Déjà, c’est un instrument qui faisait mal à l’époque, comme on dit généralement. Aujourd’hui, nous sommes entrain de relever le défi, car hier, on appelait le « ilung », un instrument mystico – religieux, je suis avec des prêtres religieux qui en savent plus sur l’instrument aussi. Mais dans les recherches, on ne parle plus de mystère, on parle de l’innovation, on parle de ce qui est concret désormais. Et donc, nous avons démystifier cet instrument dans Emiza Pod. Par exemple, 7 musiciens qui jouent de cet instrument ont été produits par nous, tout comme, nous avons réalisé des documentaires qui expliquent mieux l’importance de cet instrument comme je le disais. Nous continuons de lancer le défi aux autres pays de nous donner les origines des autres instruments. Concernant les origines du « ilung », je voudrais également préciser que je suis très fière par ce que cette foire se déroule au bord de la mer. En effet, c’est au cours de la pêche au barrage que les femmes qui étaient en train de pêcher, ont vidé un esprit qui chantait du « ilung », surpris, l’esprit abandonne le « ilung » et il retombe dans l’eau, et l’eau que nous avons justement près de nous, est un élément crucial, pour que les camerounais viennent voir cet instrument qui est sorti de l’eau et qui se retrouve aujourd’hui sur la terre ferme.
Quand les femmes découvrent l’instrument, toutes retiennent ces sons, après elles l’ont pris avec beaucoup de peur. L’esprit ayant disparu, l’esprit étant rentré dans son village natal qui est l’eau par ce que ne pouvant pas supporter la chaleur de la terre, il abandonna cet instrument et demeura dans son fleuve où les femmes étaient entrain de pêcher. C’est ainsi que la gent féminine à pris beaucoup d’importance à cet exercice en reprenant cet instrument avec beaucoup de grâce, de peur aussi, pour venir le montrer à nos hommes, nos époux dans le village et dire ce qu’elles ont vu.
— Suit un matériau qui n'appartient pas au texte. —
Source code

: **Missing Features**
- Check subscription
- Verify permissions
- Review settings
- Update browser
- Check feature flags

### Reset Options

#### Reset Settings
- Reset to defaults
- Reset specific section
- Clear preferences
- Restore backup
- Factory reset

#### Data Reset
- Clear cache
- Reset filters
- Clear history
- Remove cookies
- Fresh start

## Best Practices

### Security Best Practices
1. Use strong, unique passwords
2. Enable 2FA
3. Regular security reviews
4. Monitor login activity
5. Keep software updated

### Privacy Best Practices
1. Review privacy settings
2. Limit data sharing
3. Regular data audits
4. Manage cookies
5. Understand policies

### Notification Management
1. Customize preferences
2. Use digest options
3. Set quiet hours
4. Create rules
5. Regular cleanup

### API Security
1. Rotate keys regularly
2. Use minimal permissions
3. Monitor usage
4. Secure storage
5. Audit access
Compte tenu de ce qui s’est passé à la rivière, les femmes avaient du mal à s’expliquer, et préféraient alors répéter les sons sortis de l’instrument, et petit à petit, les hommes ont commencé à s’intéresser et à jouer du « ilung ». Mais lorsque la première femme a pris sur elle pour la première fois la décision de transmettre son savoir-faire sur le « ilung », à un homme, elle décède quelques jours après. Et on est allé de décès en décès, chaque fois qu’une personne maîtrisait l’art de jouer du « Ilung », lorsqu’il fallait passer à une autre personne son savoir-faire, il y avait mort d’homme au finish.
Fini de mystère alors?
Aujourd’hui en effet, il n’y a plus de mystère, quand je parle de la démystification du « ilung », c’est le terme que les grands frères chercheurs et initiés ont demandé d’utiliser.
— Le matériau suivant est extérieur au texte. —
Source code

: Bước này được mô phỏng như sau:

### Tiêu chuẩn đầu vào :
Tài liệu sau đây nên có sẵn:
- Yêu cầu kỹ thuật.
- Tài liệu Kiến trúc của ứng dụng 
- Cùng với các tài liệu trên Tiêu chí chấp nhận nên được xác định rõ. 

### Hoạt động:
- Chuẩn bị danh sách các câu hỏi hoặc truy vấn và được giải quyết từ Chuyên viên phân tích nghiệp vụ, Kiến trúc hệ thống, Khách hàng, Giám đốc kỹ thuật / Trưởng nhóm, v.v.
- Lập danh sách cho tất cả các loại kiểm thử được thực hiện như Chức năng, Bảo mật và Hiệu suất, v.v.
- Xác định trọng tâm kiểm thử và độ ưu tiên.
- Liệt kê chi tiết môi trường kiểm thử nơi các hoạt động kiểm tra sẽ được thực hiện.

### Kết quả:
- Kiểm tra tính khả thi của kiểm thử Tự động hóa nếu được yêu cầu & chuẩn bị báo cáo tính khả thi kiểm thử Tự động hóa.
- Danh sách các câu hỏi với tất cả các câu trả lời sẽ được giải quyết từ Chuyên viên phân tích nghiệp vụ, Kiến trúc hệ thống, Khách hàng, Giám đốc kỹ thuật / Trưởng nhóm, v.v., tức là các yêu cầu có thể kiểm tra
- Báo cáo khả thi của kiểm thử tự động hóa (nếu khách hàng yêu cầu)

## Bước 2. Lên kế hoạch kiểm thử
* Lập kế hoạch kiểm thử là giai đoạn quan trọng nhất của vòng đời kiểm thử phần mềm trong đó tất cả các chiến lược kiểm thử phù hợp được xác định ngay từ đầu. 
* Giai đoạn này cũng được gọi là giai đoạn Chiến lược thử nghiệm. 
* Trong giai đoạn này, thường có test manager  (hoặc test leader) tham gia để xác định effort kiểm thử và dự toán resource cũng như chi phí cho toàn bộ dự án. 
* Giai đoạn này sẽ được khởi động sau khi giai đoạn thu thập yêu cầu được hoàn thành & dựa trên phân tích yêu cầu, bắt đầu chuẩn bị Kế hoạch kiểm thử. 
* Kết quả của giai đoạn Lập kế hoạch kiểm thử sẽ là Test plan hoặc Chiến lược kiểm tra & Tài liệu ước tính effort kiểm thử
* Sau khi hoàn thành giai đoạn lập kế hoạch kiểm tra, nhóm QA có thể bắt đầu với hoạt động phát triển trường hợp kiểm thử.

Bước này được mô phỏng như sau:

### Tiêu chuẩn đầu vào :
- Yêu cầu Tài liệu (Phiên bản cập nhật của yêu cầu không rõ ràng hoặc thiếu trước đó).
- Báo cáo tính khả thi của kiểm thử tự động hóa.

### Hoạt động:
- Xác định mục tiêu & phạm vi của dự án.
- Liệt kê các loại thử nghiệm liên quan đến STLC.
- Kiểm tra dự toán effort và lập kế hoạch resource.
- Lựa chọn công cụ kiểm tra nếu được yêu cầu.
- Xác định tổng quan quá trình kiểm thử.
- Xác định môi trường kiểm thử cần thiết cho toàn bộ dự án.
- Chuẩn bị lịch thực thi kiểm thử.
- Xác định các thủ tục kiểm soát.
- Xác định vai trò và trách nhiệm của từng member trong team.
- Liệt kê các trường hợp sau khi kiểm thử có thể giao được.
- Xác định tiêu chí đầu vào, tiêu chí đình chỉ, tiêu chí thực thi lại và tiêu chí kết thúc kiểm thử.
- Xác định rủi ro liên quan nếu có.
Cet instrument a été présenté lors du dernier Fespaco à Ouagadougou au Burkina-Faso, comment ça s’est passé?
Oh très bien, c’était un grand moment que de présenter cet instrument dans le cadre de ce grand festival qu’est le Fespaco, preuve qu’en dehors du cinéma, il y a aussi d’autres aspects de la culture que les organisateurs valorisent.